# Projector and Screen for under 2k?



## greglett (Dec 10, 2006)

I'm looking for a projector and screen for under 2k. The image size will be 80"
Anything decent at that price point?


----------



## Mike Edwards (Mar 10, 2011)

greglett said:


> I'm looking for a projector and screen for under 2k. The image size will be 80"
> Anything decent at that price point?


you can get that pretty easily.

the epson 3020, or 8345 will be within those price ranges along with the Mits 4000

and that leaves PLENTY of budget for a good screen. 

the elite's would fit in that range... are you looking for a fixed frame screen or pull down or motorized?


----------



## greglett (Dec 10, 2006)

I will do a fixed screen. 
Thanks for the response.


----------



## mechman (Feb 8, 2007)

Can you use the wall as a screen?
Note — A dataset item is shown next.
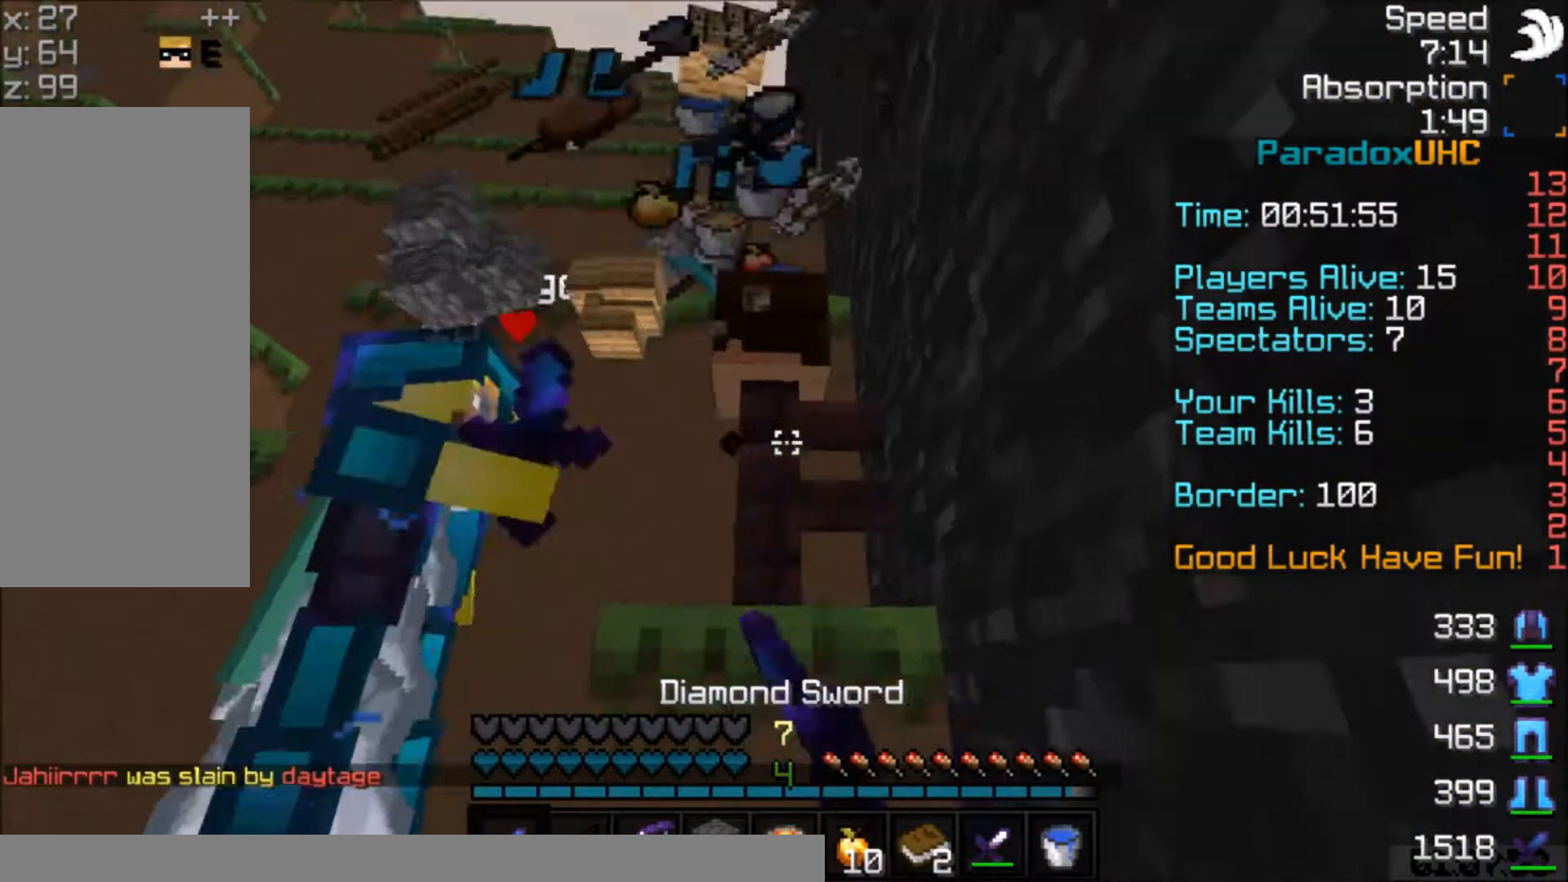
{"keys": ["w"], "mouse": [], "events": [[133, "a", "down"], [200, "s", "up"], [300, "w", "down"], [400, "a", "up"]]}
Is so you could paint your screen.


----------



## greglett (Dec 10, 2006)

The wall has an access door in it to read the gas meter so I have to put something in front of it.
I guess I can make up a 80" panel and paint that.


----------



## mechman (Feb 8, 2007)

If your room is setup properly, I'd just go with one of the cheap screens -VApex, Elite or a Jamestown - rather than building a screen from scratch.


----------



## greglett (Dec 10, 2006)

mechman said:


> If your room is setup properly, I'd just go with one of the cheap screens -VApex, Elite or a Jamestown - rather than building a screen from scratch.


Something like this?
Elite Screens 84" Manual Projector Screen
Model: M84NWV | Catalog #: 55009102

What do you mean by "setup properly"



Thanks


----------